By Kris Kieper
Chief Executive Officer, YWCA of Rockford
February and March are reflective months for me as both provide insight and inspiration for the work of the YWCA Rockford; February is Black History month, which leads into Women’s History month in March.
There are so many women in history we’ve never heard of, never celebrated their efforts and impact on our world today. As guilty as historians have been of neglecting women in history, they’ve been even more neglectful to women of color.
While we all learned of Harriet Tubman and Rosa Parks, there are other notable African-American women whose names rarely come to light. Women like C.J. Walker, who after her husband’s lynching created a specialty hair line and became the first self-made female millionaire in the U.S.
Or Charlotte Hawkins Brown, who in 1902 founded the Palmer Institute for African-American students; the school ran for 60 years and now houses a museum that explores the history of African-American women and education.
Thinking through the neglectful history brought to mind a woman of a more recent time, a woman I had the pleasure of knowing but didn’t fully appreciate until later. We don’t necessarily think of legends living in our own time, so it wasn’t until recently that I began to think of her as such.
I would wager few know the name Sheridan Cadoria, and she probably doesn’t realize the long-term impact she has had on young women, especially young women of color. I had the absolute pleasure of working with her in Washington, D.C. I knew her then as Gen. Cadoria. She was one of the most elegant women I’d ever met, softly spoken, encouraging and always smiling. You’d have been a fool to allow the soft, southern accent and expertly coiffed hair fool you; she had a backbone of steel, commanded attention, and was a pioneer for women and African Americans in the armed forces.
Gen. Cadoria grew up in the South during a time of intense segregation and Jim Crow laws; she entered the Women’s Army Corps in 1961 as a first lieutenant but couldn’t serve as a platoon leader because she was black.
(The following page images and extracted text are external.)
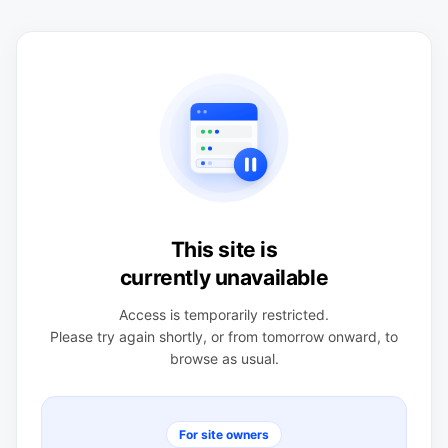
This site is
currently unavailable
Access is temporarily restricted.
Please try again shortly, or from tomorrow onward, to
browse as usual.
For site owners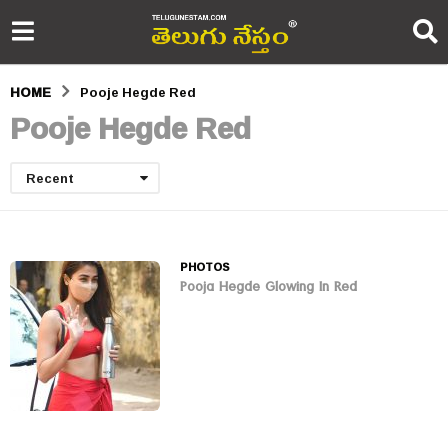
HOME
Pooje Hegde Red
Pooje Hegde Red
Recent
PHOTOS
Pooja Hegde Glowing In Red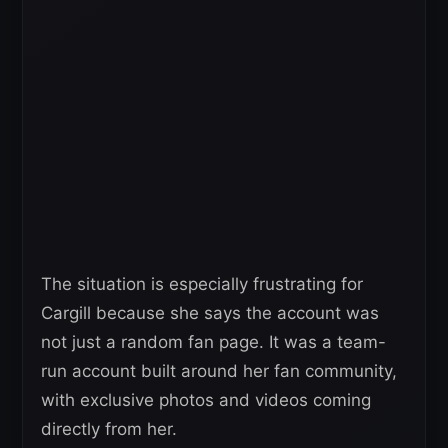
The situation is especially frustrating for
Cargill because she says the account was
not just a random fan page. It was a team-
run account built around her fan community,
with exclusive photos and videos coming
directly from her.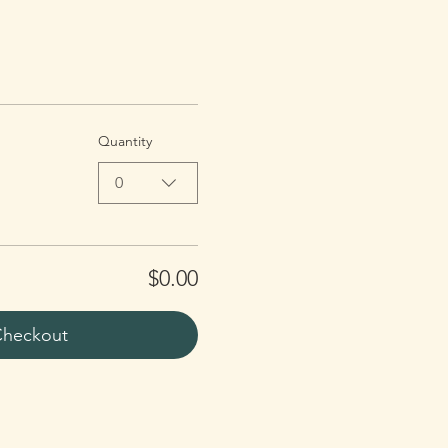
Quantity
0
$0.00
heckout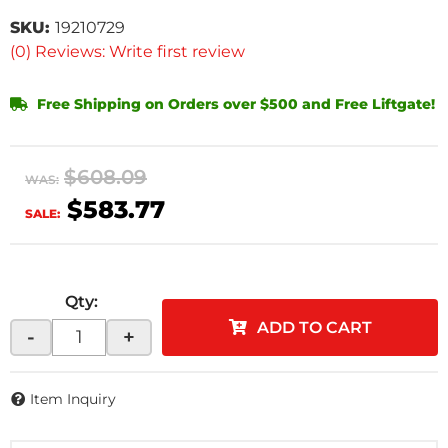
SKU:
19210729
(0) Reviews: Write first review
Free Shipping on Orders over $500 and Free Liftgate!
$608.09
WAS:
$583.77
SALE:
Qty
:
ADD TO CART
-
+
Item Inquiry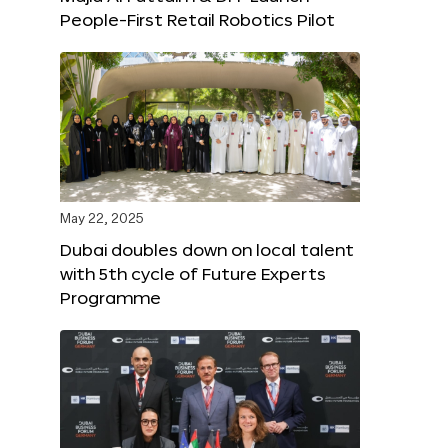
People-First Retail Robotics Pilot
May 22, 2025
Dubai doubles down on local talent
with 5th cycle of Future Experts
Programme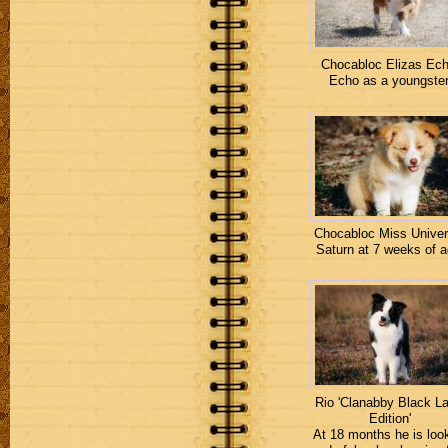
Chocabloc Elizas Ech
Echo as a youngster
Chocabloc Miss Univer
Saturn at 7 weeks of a
Rio 'Clanabby Black La
Edition'
At 18 months he is loo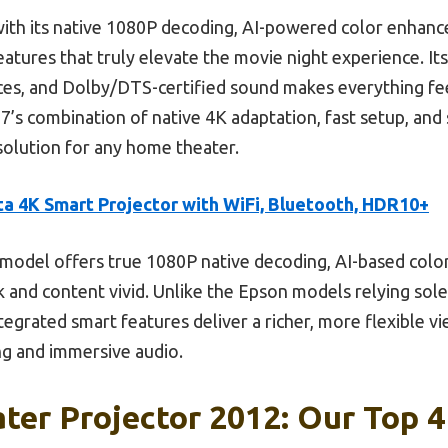
ith its native 1080P decoding, AI-powered color enhanc
tures that truly elevate the movie night experience. Its 
ices, and Dolby/DTS-certified sound makes everything f
’s combination of native 4K adaptation, fast setup, and
solution for any home theater.
a 4K Smart Projector with WiFi, Bluetooth, HDR10+
model offers true 1080P native decoding, AI-based colo
 and content vivid. Unlike the Epson models relying sole
egrated smart features deliver a richer, more flexible vi
ng and immersive audio.
er Projector 2012: Our Top 4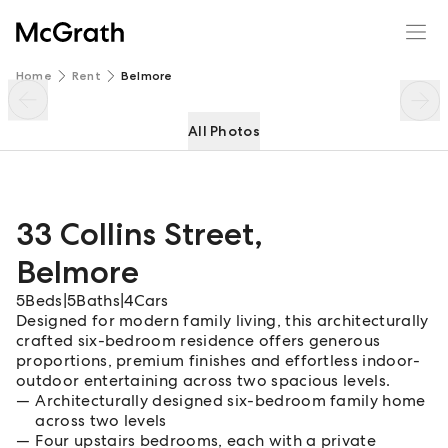
33 Collins Street
Enquire
Share
Home
Rent
Belmore
All Photos
33 Collins Street
,
Belmore
5
Beds
|
5
Baths
|
4
Cars
Designed for modern family living, this architecturally
crafted six-bedroom residence offers generous
proportions, premium finishes and effortless indoor-
outdoor entertaining across two spacious levels.
Architecturally designed six-bedroom family home
across two levels
Four upstairs bedrooms, each with a private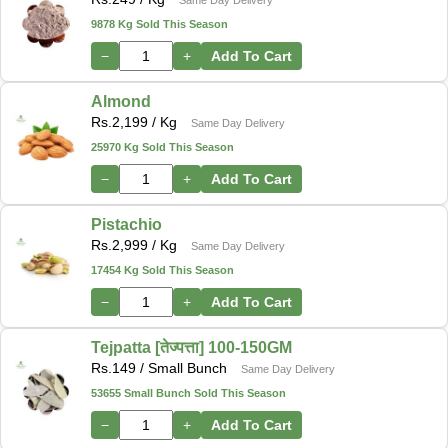
9878 Kg Sold This Season
−
+
Add To Cart
Almond
Rs.
2,199
/ Kg
Same Day Delivery
25970 Kg Sold This Season
−
+
Add To Cart
Pistachio
Rs.
2,999
/ Kg
Same Day Delivery
17454 Kg Sold This Season
−
+
Add To Cart
Tejpatta [तेज्पत्ता] 100-150GM
Rs.
149
/ Small Bunch
Same Day Delivery
53655 Small Bunch Sold This Season
−
+
Add To Cart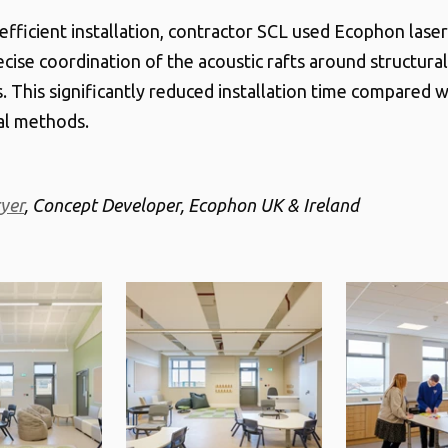
efficient installation, contractor SCL used Ecophon laser
ecise coordination of the acoustic rafts around structura
. This significantly reduced installation time compared w
al methods.
yer
, Concept Developer, Ecophon UK & Ireland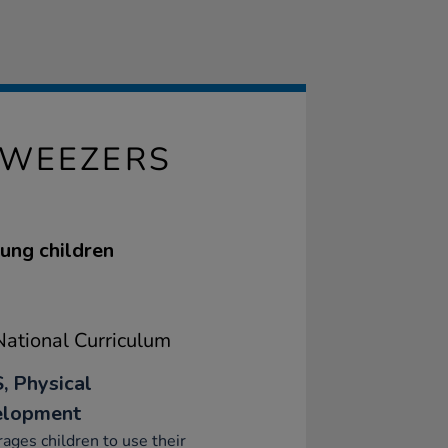
TWEEZERS
oung children
ational Curriculum
, Physical
elopment
ages children to use their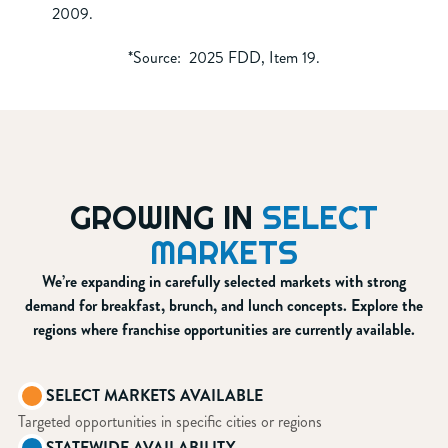
2009.
*Source: 2025 FDD, Item 19.
GROWING IN
SELECT
MARKETS
We’re expanding in carefully selected markets with strong
demand for breakfast, brunch, and lunch concepts. Explore the
regions where franchise opportunities are currently available.
SELECT MARKETS AVAILABLE
Targeted opportunities in specific cities or regions
STATEWIDE AVAILABILITY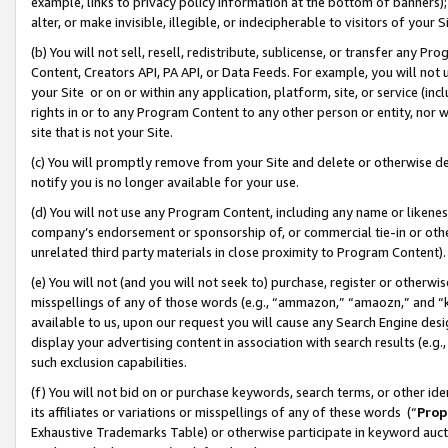
example, links to privacy policy information at the bottom of banners);
alter, or make invisible, illegible, or indecipherable to visitors of your 
(b) You will not sell, resell, redistribute, sublicense, or transfer any 
Content, Creators API, PA API, or Data Feeds. For example, you will not 
your Site or on or within any application, platform, site, or service (in
rights in or to any Program Content to any other person or entity, nor wi
site that is not your Site.
(c) You will promptly remove from your Site and delete or otherwise d
notify you is no longer available for your use.
(d) You will not use any Program Content, including any name or likene
company’s endorsement or sponsorship of, or commercial tie-in or other 
unrelated third party materials in close proximity to Program Content)
(e) You will not (and you will not seek to) purchase, register or otherw
misspellings of any of those words (e.g., “ammazon,” “amaozn,” and “kin
available to us, upon our request you will cause any Search Engine de
display your advertising content in association with search results (e.
such exclusion capabilities.
(f) You will not bid on or purchase keywords, search terms, or other id
its affiliates or variations or misspellings of any of these words (“
Prop
Exhaustive Trademarks Table) or otherwise participate in keyword aucti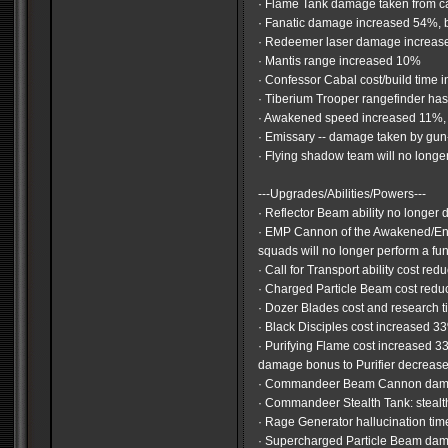
· Flame Tank damage taken from 
· Fanatic damage increased 54%, 
· Redeemer laser damage increas
· Mantis range increased 10%
· Confessor Cabal cost/build tim
· Tiberium Trooper rangefinder has
· Awakened speed increased 11%,
· Emissary -- damage taken by gu
· Flying shadow team will no longe
---Upgrades/Abilities/Powers---
· Reflector Beam ability no longer 
· EMP Cannon of the Awakened/Enlig
squads will no longer perform a f
· Call for Transport ability cost r
· Charged Particle Beam cost red
· Dozer Blades cost and research 
· Black Disciples cost increased 3
· Purifying Flame cost increased 
damage bonus to Purifier decrea
· Commandeer Beam Cannon dama
· Commandeer Stealth Tank: stealt
· Rage Generator hallucination t
· Supercharged Particle Beam da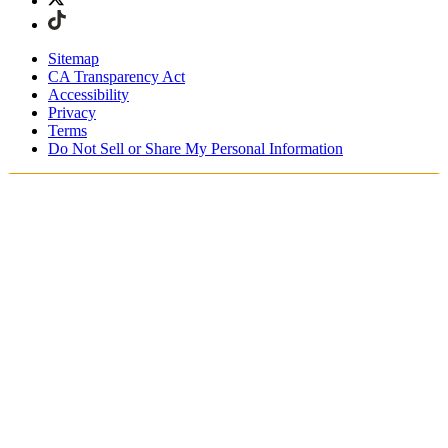
Sitemap
CA Transparency Act
Accessibility
Privacy
Terms
Do Not Sell or Share My Personal Information
Stai acquistando in Italia.
Tasse e dazi doganali sono inclusi
Acquista adesso e paga dopo con Klarna
Spedizione gratuita per ordini superiori a €100
Resi Gratuiti per i Membri degli SKIMS Rewards
Ricevi il tuo ordine in 4-6 giorni lavorativi
Reso facile, tracciabile entro 30 giorni dalla consegna
dell'ordine
Gli SKIMS Rewards Members possono spedire i resi
gratuitamente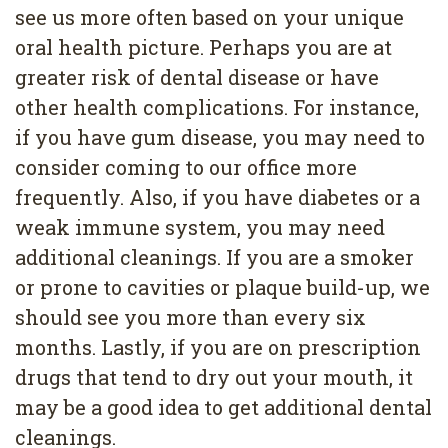
see us more often based on your unique
oral health picture. Perhaps you are at
greater risk of dental disease or have
other health complications. For instance,
if you have gum disease, you may need to
consider coming to our office more
frequently. Also, if you have diabetes or a
weak immune system, you may need
additional cleanings. If you are a smoker
or prone to cavities or plaque build-up, we
should see you more than every six
months. Lastly, if you are on prescription
drugs that tend to dry out your mouth, it
may be a good idea to get additional dental
cleanings.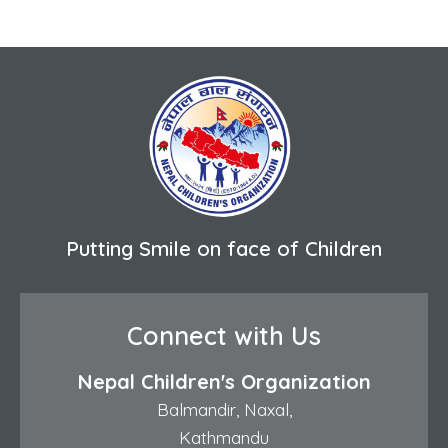
Putting Smile on face of Children
Connect with Us
Nepal Children's Organization
Balmandir, Naxal,
Kathmandu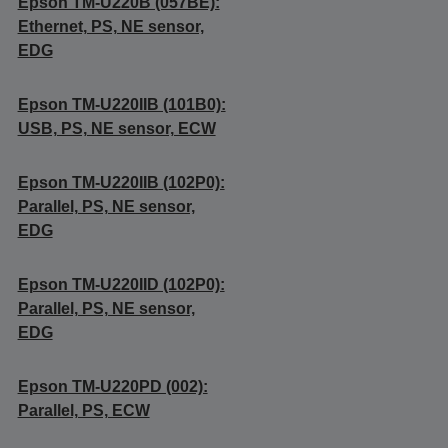
Epson TM-U220B (057BE):
Ethernet, PS, NE sensor,
EDG
Epson TM-U220IIB (101B0):
USB, PS, NE sensor, ECW
Epson TM-U220IIB (102P0):
Parallel, PS, NE sensor,
EDG
Epson TM-U220IID (102P0):
Parallel, PS, NE sensor,
EDG
Epson TM-U220PD (002):
Parallel, PS, ECW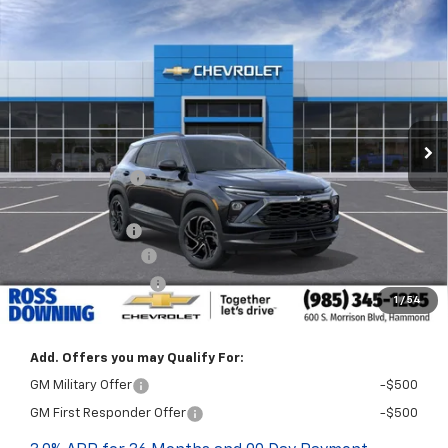
$2,772
$30,468
New
2026
Chevrolet Trailblazer
RS
FINAL PRICE
SAVINGS
VIN:
KL79MTSL4TB258628
Stock:
G6238
In Stock
Less
MSRP:
$33,240
Dealer Discount
-$2,500
Internet Price:
$30,740
Customer Cash
-$750
Documentary Fee
$436
ELT/Title Conv. Fees
$42
1
/
54
Final Price:
$30,468
Add. Offers you may Qualify For:
GM Military Offer
-$500
GM First Responder Offer
-$500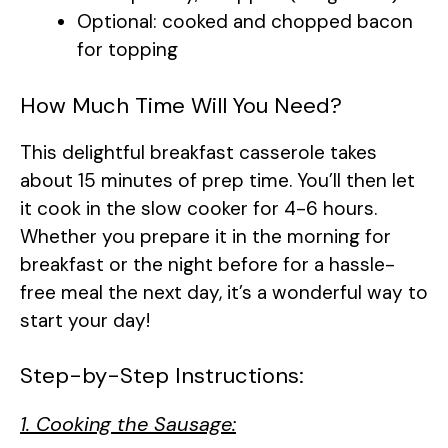
Optional: cooked and chopped bacon
for topping
How Much Time Will You Need?
This delightful breakfast casserole takes
about 15 minutes of prep time. You’ll then let
it cook in the slow cooker for 4-6 hours.
Whether you prepare it in the morning for
breakfast or the night before for a hassle-
free meal the next day, it’s a wonderful way to
start your day!
Step-by-Step Instructions:
1. Cooking the Sausage: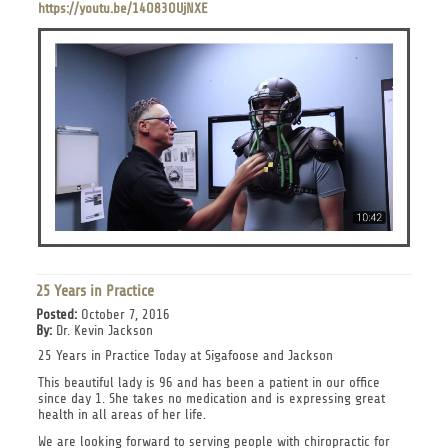
https://youtu.be/14O83OUjNXE
25 Years in Practice
Posted:
October 7, 2016
By:
Dr. Kevin Jackson
25 Years in Practice Today at Sigafoose and Jackson
This beautiful lady is 96 and has been a patient in our office
since day 1. She takes no medication and is expressing great
health in all areas of her life.
We are looking forward to serving people with chiropractic for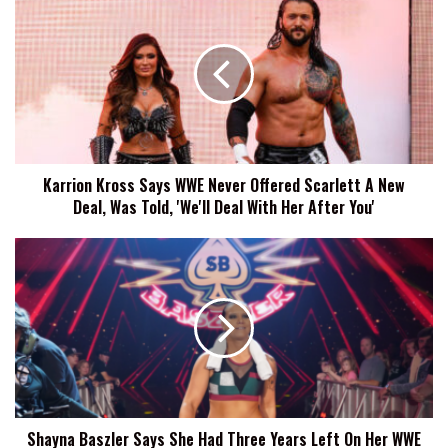
Kross
Says
WWE
Never
Offered
Scarlett
A
New
Karrion Kross Says WWE Never Offered Scarlett A New
Deal,
Deal, Was Told, 'We'll Deal With Her After You'
Was
Told,
'We'll
Shayna
Deal
Baszler
With
Says
Her
She
After
Had
You'
Three
Years
Left
On
Shayna Baszler Says She Had Three Years Left On Her WWE
Her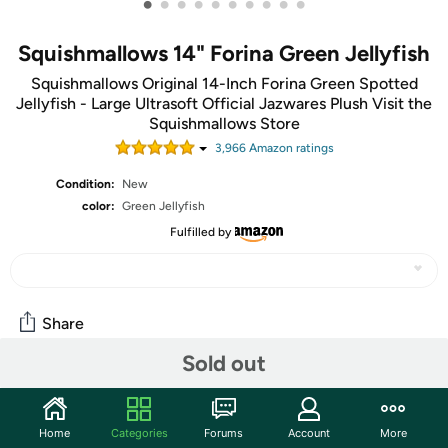
•
•
•
•
•
•
•
•
•
•
Squishmallows 14" Forina Green Jellyfish
Squishmallows Original 14-Inch Forina Green Spotted
Jellyfish - Large Ultrasoft Official Jazwares Plush Visit the
Squishmallows Store
3,966
Amazon rating
s
Condition:
New
color:
Green Jellyfish
Fulfilled by
Share
Sold out
Community
Start the discussion
Home
Categories
Forums
Account
More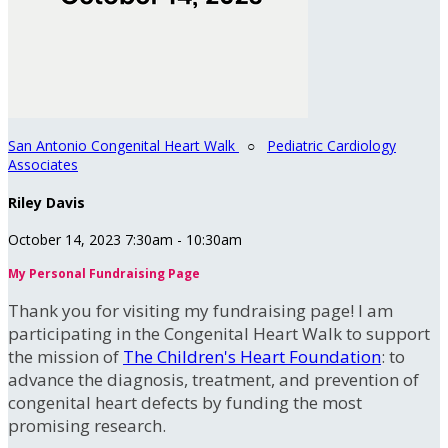
San Antonio Congenital Heart Walk
○
Pediatric Cardiology
Associates
Riley Davis
October 14, 2023 7:30am - 10:30am
My Personal Fundraising Page
Thank you for visiting my fundraising page! I am
participating in the Congenital Heart Walk to support
the mission of
The Children's Heart Foundation
: to
advance the diagnosis, treatment, and prevention of
congenital heart defects by funding the most
promising research.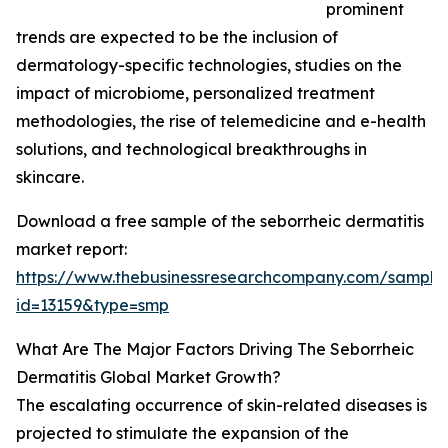
prominent
trends are expected to be the inclusion of
dermatology-specific technologies, studies on the
impact of microbiome, personalized treatment
methodologies, the rise of telemedicine and e-health
solutions, and technological breakthroughs in
skincare.
Download a free sample of the seborrheic dermatitis
market report:
https://www.thebusinessresearchcompany.com/sample
id=13159&type=smp
What Are The Major Factors Driving The Seborrheic
Dermatitis Global Market Growth?
The escalating occurrence of skin-related diseases is
projected to stimulate the expansion of the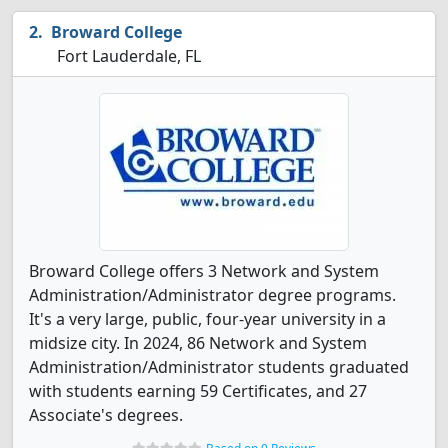
Broward College
Fort Lauderdale, FL
Broward College offers 3 Network and System
Administration/Administrator degree programs.
It's a very large, public, four-year university in a
midsize city. In 2024, 86 Network and System
Administration/Administrator students graduated
with students earning 59 Certificates, and 27
Associate's degrees.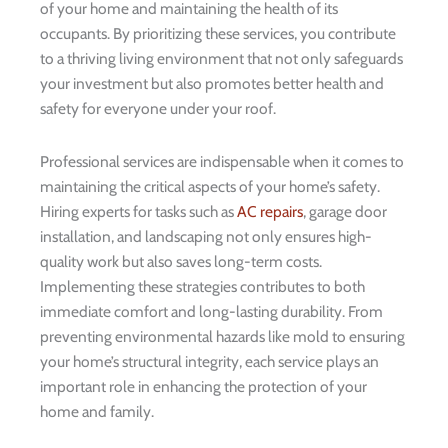
of your home and maintaining the health of its
occupants. By prioritizing these services, you contribute
to a thriving living environment that not only safeguards
your investment but also promotes better health and
safety for everyone under your roof.
Professional services are indispensable when it comes to
maintaining the critical aspects of your home’s safety.
Hiring experts for tasks such as
AC repairs
, garage door
installation, and landscaping not only ensures high-
quality work but also saves long-term costs.
Implementing these strategies contributes to both
immediate comfort and long-lasting durability. From
preventing environmental hazards like mold to ensuring
your home’s structural integrity, each service plays an
important role in enhancing the protection of your
home and family.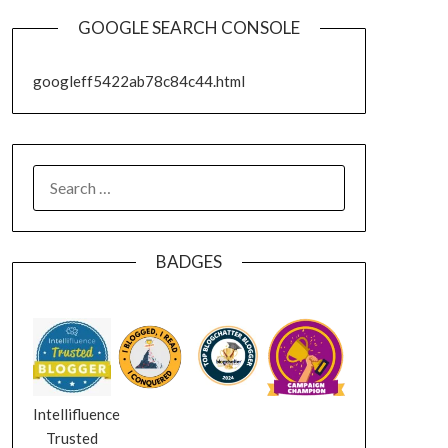
GOOGLE SEARCH CONSOLE
googleff5422ab78c84c44.html
SEARCH
FOR:
BADGES
Intellifluence
Trusted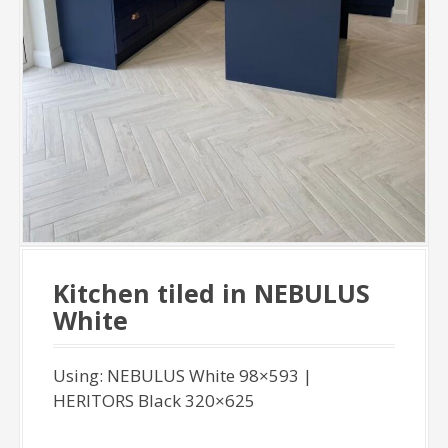
Kitchen tiled in NEBULUS
White
Using: NEBULUS White 98×593 |
HERITORS Black 320×625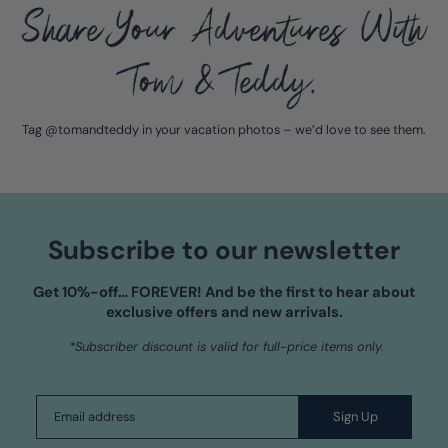
Share Your Adventures With
Tom & Teddy.
Tag @tomandteddy in your vacation photos – we’d love to see them.
Subscribe to our newsletter
Get 10%-off…
FOREVER!
And be the first to hear about
exclusive offers and new arrivals.
*Subscriber discount is valid for full-price items only.
Sign Up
From Fort McClellan, Ala., to Vietnam to the Pentagon to the White House and many posts in between, she navigated a highly decorated military career of “firsts” that is impressive: she was the first African-American woman selected to attend the U.S. Army Command & General Staff College at Fort Leavenworth, Kan., the first African-American woman to attend the U.S. Army War College at Carlisle, Pennsylvania, and the first African-American woman to achieve the rank of brigadier general in the U.S. Army.
Gen. Cadoria was one of the first women to serve as a military police officer, the first woman to command an all-male battalion, and was the first woman to lead a criminal investigation brigade. In 1985, she became the first African-American woman to serve as a director for the Joint Chiefs of Staff.
After 29 years of service, Gen. Cadoria retired in 1990. At the time, she was the highest ranking African-American woman in the United States armed forces and one of only four female generals in the U.S. Army.
There are so many people Gen. Cadoria influenced; so many that I’m sure today, she’d never remember most of us. I’m proud to recognize a pioneer of our lifetime, and I’m honored to have benefitted from her encouragement and mentorship.
Kris Kieper is chief executive officer of the YWCA of Rockford and a community member of the Rockford Register Star Editorial Board.